WHAT YOU HAVE TO DO:
Please set down each line of the material exactly.

*** Opening of MATERIAL TO PROCESS ***

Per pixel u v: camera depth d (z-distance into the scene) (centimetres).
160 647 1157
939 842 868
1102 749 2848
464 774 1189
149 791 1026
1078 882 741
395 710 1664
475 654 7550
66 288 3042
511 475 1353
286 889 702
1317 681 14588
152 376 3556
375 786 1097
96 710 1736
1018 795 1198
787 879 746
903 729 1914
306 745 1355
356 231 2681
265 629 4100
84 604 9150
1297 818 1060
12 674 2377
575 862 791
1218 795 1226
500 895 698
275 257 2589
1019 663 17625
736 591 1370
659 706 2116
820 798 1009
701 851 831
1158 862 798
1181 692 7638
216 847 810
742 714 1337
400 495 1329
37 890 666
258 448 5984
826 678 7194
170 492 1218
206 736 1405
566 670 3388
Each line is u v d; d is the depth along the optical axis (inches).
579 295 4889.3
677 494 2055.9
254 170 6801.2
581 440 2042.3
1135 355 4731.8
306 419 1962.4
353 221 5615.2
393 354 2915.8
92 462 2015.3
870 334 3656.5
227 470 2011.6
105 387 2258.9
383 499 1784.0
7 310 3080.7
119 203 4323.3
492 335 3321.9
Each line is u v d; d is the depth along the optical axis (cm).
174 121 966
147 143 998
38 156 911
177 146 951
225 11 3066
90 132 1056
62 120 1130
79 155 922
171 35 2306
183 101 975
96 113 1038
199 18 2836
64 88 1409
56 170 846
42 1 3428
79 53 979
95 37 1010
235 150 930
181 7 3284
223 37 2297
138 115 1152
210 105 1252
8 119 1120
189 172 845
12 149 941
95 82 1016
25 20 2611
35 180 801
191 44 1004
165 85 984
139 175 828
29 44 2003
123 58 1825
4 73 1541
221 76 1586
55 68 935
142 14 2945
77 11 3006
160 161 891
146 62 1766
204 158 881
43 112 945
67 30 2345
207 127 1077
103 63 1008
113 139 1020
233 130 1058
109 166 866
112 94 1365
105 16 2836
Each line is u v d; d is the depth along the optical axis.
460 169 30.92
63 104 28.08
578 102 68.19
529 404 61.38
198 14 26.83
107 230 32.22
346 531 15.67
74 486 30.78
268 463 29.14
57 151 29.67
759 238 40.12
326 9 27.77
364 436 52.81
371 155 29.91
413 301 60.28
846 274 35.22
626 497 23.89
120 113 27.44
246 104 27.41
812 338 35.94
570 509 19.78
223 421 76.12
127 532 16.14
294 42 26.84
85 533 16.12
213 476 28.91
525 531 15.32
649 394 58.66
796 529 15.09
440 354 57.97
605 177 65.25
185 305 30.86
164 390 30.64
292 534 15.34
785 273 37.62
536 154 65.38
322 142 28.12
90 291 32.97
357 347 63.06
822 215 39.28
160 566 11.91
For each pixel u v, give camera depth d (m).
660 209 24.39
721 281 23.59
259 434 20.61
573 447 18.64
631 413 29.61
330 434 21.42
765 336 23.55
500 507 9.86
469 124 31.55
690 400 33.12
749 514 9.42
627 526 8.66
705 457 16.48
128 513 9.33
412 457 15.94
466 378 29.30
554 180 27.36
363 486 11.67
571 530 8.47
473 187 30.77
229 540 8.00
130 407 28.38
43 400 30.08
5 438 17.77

*** Close of MATERIAL TO PROCESS ***

REPLY TO THE TASK:
Per pixel u v: camera depth d (z-distance into the scene) (centimetres).
160 647 1157
939 842 868
1102 749 2848
464 774 1189
149 791 1026
1078 882 741
395 710 1664
475 654 7550
66 288 3042
511 475 1353
286 889 702
1317 681 14588
152 376 3556
375 786 1097
96 710 1736
1018 795 1198
787 879 746
903 729 1914
306 745 1355
356 231 2681
265 629 4100
84 604 9150
1297 818 1060
12 674 2377
575 862 791
1218 795 1226
500 895 698
275 257 2589
1019 663 17625
736 591 1370
659 706 2116
820 798 1009
701 851 831
1158 862 798
1181 692 7638
216 847 810
742 714 1337
400 495 1329
37 890 666
258 448 5984
826 678 7194
170 492 1218
206 736 1405
566 670 3388
Each line is u v d; d is the depth along the optical axis (inches).
579 295 4889.3
677 494 2055.9
254 170 6801.2
581 440 2042.3
1135 355 4731.8
306 419 1962.4
353 221 5615.2
393 354 2915.8
92 462 2015.3
870 334 3656.5
227 470 2011.6
105 387 2258.9
383 499 1784.0
7 310 3080.7
119 203 4323.3
492 335 3321.9
Each line is u v d; d is the depth along the optical axis (cm).
174 121 966
147 143 998
38 156 911
177 146 951
225 11 3066
90 132 1056
62 120 1130
79 155 922
171 35 2306
183 101 975
96 113 1038
199 18 2836
64 88 1409
56 170 846
42 1 3428
79 53 979
95 37 1010
235 150 930
181 7 3284
223 37 2297
138 115 1152
210 105 1252
8 119 1120
189 172 845
12 149 941
95 82 1016
25 20 2611
35 180 801
191 44 1004
165 85 984
139 175 828
29 44 2003
123 58 1825
4 73 1541
221 76 1586
55 68 935
142 14 2945
77 11 3006
160 161 891
146 62 1766
204 158 881
43 112 945
67 30 2345
207 127 1077
103 63 1008
113 139 1020
233 130 1058
109 166 866
112 94 1365
105 16 2836
Each line is u v d; d is the depth along the optical axis.
460 169 30.92
63 104 28.08
578 102 68.19
529 404 61.38
198 14 26.83
107 230 32.22
346 531 15.67
74 486 30.78
268 463 29.14
57 151 29.67
759 238 40.12
326 9 27.77
364 436 52.81
371 155 29.91
413 301 60.28
846 274 35.22
626 497 23.89
120 113 27.44
246 104 27.41
812 338 35.94
570 509 19.78
223 421 76.12
127 532 16.14
294 42 26.84
85 533 16.12
213 476 28.91
525 531 15.32
649 394 58.66
796 529 15.09
440 354 57.97
605 177 65.25
185 305 30.86
164 390 30.64
292 534 15.34
785 273 37.62
536 154 65.38
322 142 28.12
90 291 32.97
357 347 63.06
822 215 39.28
160 566 11.91
For each pixel u v, give camera depth d (m).
660 209 24.39
721 281 23.59
259 434 20.61
573 447 18.64
631 413 29.61
330 434 21.42
765 336 23.55
500 507 9.86
469 124 31.55
690 400 33.12
749 514 9.42
627 526 8.66
705 457 16.48
128 513 9.33
412 457 15.94
466 378 29.30
554 180 27.36
363 486 11.67
571 530 8.47
473 187 30.77
229 540 8.00
130 407 28.38
43 400 30.08
5 438 17.77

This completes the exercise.